Мы раздевали друг друга под «The Killers», занимались сексом под Брендона Флауэрса, курили последнюю сигарету под Барри Уайта, молча допивали вино под Лару Фабиан, одевались под Битлов.

– Я все знаю, – сказала я, застегнув последнюю пуговицу на все еще влажной после дождя кофте. – Видела фотографии у тебя в альбоме. Левый нижний ящик в книжном шкафу в маленькой комнате. Почему именно я?

– Ты пахнешь точно так же, как она. Я это заметил, когда ты первый раз села ко мне в машину год назад. Тебе хотелось казаться очень смелой, дерзкой и спокойной. Но ты все равно боялась ехать. Не суть. Этот запах… этот парфюм я подарил ей пятнадцать лет назад, когда мы еще были студентами. Она сама выбирала. На тебе они пахнут точно так же, как на ней. У меня чуть крышу не снесло. В машине пахло тобой еще три дня, а меня этот запах преследовал еще неделю. А потом я увидел тебя в институте. Ты фотографировала что-то во дворе. Это было чистое безумие. Я хотел тебя так, что трудно было читать лекции. Решил сблизиться с тобой. Не думал, что это затянется на полгода. После развода у меня не было продолжительных связей с женщинами. Всегда кто-то был, но это не длилось больше месяца. С тобой получилось по-другому

Она была идеалом. Лучше Марины никого не было. Я влюбился, как в последний раз. Хотел от нее детей. Хотел состариться рядом с ней. Хотел семью, как у своей бабушки и деда. Чтобы жениться в двадцать лет. Один раз и на всю жизнь. Я очень любил ее. И сейчас люблю…

Я смотрел на тебя в институте. Как ты сидишь на третьем ряду, болтаешь с подругами, пишешь лекции. Смотрел и видел ее. Засматривался, изучал, как ты поворачиваешь голову, улыбаешься, смеешься, ешь, говоришь… Ты смущалась – а я смотрел на тебя и не мог оторваться.

Я хотел тебя постоянно. И ненавидел. За то, что ты – не она.

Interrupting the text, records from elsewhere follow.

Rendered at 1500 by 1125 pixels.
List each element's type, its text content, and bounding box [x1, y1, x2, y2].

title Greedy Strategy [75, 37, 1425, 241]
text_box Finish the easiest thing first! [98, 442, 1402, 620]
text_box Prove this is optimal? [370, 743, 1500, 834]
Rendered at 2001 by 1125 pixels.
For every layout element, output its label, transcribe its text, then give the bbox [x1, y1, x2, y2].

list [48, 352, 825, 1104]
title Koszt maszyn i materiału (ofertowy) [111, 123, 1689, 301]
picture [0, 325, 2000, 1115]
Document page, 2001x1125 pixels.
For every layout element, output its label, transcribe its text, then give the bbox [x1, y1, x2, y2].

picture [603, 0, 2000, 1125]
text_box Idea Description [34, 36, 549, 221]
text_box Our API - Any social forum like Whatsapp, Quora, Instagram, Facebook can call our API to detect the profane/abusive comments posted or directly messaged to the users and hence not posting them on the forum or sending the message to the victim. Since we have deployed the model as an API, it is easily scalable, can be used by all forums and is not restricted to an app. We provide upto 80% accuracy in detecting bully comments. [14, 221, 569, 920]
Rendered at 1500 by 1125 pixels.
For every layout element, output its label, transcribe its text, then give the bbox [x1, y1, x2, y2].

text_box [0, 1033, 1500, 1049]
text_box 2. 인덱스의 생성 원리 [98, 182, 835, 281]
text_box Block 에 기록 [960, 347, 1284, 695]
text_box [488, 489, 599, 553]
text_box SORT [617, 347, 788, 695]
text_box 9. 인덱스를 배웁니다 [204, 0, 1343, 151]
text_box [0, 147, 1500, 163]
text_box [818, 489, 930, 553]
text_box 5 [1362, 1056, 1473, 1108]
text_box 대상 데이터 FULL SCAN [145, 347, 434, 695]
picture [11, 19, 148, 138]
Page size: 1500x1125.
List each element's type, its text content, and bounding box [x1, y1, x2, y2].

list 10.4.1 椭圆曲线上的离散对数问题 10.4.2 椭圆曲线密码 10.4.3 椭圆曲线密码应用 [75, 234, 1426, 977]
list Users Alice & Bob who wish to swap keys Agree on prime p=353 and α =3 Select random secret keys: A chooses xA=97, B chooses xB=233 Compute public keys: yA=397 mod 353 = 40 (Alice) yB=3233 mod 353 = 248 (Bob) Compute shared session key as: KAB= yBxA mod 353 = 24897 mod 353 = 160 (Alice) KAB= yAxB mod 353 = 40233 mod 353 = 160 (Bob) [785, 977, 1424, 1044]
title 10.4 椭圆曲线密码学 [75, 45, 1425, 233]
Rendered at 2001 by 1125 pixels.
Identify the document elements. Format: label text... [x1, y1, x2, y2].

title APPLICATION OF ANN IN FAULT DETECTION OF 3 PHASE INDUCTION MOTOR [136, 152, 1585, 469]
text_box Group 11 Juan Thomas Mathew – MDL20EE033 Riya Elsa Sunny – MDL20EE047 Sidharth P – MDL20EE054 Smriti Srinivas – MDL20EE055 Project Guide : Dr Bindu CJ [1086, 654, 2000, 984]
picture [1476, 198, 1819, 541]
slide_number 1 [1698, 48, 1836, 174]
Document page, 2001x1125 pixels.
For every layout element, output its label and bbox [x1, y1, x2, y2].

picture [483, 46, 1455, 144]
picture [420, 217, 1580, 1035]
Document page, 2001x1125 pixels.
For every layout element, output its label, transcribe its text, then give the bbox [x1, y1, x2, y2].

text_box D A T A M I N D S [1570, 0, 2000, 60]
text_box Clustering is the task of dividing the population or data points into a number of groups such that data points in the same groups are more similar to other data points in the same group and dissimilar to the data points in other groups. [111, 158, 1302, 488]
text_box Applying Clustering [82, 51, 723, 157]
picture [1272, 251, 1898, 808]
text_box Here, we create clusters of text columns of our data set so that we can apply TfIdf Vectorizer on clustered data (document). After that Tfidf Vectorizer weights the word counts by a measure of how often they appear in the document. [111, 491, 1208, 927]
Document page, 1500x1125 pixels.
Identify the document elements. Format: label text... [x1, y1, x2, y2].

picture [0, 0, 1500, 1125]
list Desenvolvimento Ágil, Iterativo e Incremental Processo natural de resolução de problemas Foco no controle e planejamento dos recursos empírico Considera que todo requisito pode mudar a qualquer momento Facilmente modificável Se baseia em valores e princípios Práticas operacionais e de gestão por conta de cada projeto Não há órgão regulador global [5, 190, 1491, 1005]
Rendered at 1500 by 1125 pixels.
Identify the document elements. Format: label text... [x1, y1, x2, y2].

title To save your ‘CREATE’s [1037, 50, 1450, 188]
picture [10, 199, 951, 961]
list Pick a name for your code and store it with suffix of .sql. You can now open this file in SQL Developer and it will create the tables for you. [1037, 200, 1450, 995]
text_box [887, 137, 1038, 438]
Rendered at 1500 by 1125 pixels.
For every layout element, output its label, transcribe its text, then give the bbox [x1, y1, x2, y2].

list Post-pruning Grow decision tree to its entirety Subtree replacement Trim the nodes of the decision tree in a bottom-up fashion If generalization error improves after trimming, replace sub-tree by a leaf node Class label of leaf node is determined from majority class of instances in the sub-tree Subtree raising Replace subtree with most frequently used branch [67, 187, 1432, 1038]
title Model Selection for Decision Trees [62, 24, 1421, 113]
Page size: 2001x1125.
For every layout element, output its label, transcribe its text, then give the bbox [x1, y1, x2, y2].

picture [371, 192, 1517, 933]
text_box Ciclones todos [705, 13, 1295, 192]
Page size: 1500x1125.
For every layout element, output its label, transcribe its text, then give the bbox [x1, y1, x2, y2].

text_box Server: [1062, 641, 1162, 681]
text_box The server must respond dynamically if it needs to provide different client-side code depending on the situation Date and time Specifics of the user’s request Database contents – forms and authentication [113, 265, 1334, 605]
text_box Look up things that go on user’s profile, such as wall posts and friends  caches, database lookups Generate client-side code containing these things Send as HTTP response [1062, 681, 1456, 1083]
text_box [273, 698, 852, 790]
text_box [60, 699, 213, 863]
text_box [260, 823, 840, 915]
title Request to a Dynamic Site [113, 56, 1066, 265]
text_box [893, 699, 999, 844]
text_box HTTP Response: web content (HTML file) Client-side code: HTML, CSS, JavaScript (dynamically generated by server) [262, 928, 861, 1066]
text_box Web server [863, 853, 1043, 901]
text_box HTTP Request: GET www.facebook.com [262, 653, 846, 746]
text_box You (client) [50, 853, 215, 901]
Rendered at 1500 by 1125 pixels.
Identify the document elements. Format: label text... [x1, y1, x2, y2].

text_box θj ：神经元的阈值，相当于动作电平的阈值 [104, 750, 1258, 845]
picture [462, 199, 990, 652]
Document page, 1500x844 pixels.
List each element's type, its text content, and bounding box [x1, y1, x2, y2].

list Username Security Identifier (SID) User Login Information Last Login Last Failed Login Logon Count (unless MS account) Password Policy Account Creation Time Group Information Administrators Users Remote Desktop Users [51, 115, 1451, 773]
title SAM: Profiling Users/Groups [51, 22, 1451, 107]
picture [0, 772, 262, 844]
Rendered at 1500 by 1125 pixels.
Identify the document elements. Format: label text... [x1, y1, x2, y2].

Боялся назвать тебя ее именем.

– Боялся назвать ее именем, но не побоялся сделать из меня ее копию? Какой же ты кретин. Я тебя ненавижу…

Слушать Игоря дальше было невыносимо. Я схватила сумку, вышла из машины и толкнула дверь гаража. Она подалась с трудом.

– Ты с ума сошла? – кричал Игорь вслед, заводя машину. – Куда ты пойдешь, глупая? Сейчас половина первого ночи.

Я бежала вдоль гаражей, смахивая слезы и не отвечая ему. Солодов ехал следом за мной. Не прошло и двух минут, как он обогнал меня и преградил путь, поставив машину поперек дороги.

– Я не отпущу тебя.

Игорь брал меня за плечи, а я била его со всей силы. Руками, ногами, не глядя, куда попало.

– Чего тебе еще от меня надо?!

– Останься со мной. – Солодову удалось удержать мои руки. – Пойдем в нашу студию. До утра. И я отвезу тебя домой, к твоему парню.

Мы медленно шли по песчаной дороге, натыкаясь носками обуви на случайные камни. Фонари горели через один. Глядя по сторонам, я узнавала место. Сейчас дорога закончится, и мы свернем в лес, где узкая тропинка приведет к железнодорожной станции.

Солодову позвонили.

– Ложись спать. Я буду поздно. Не жди. Спокойной ночи. Не забудь телевизор выключить, – поспешно ответил он и убрал телефон.

Недалеко прошумел товарный поезд; листья шуршали под дождем. Игорь придерживал меня за локоть, чтобы я не сбежала, и молчал. Свободной рукой я листала телефонную книгу в мобильном. Больше трехсот номеров, а позвонить некому. Оксана была недоступна, Руслан не брал трубку, номера Кати не существовало.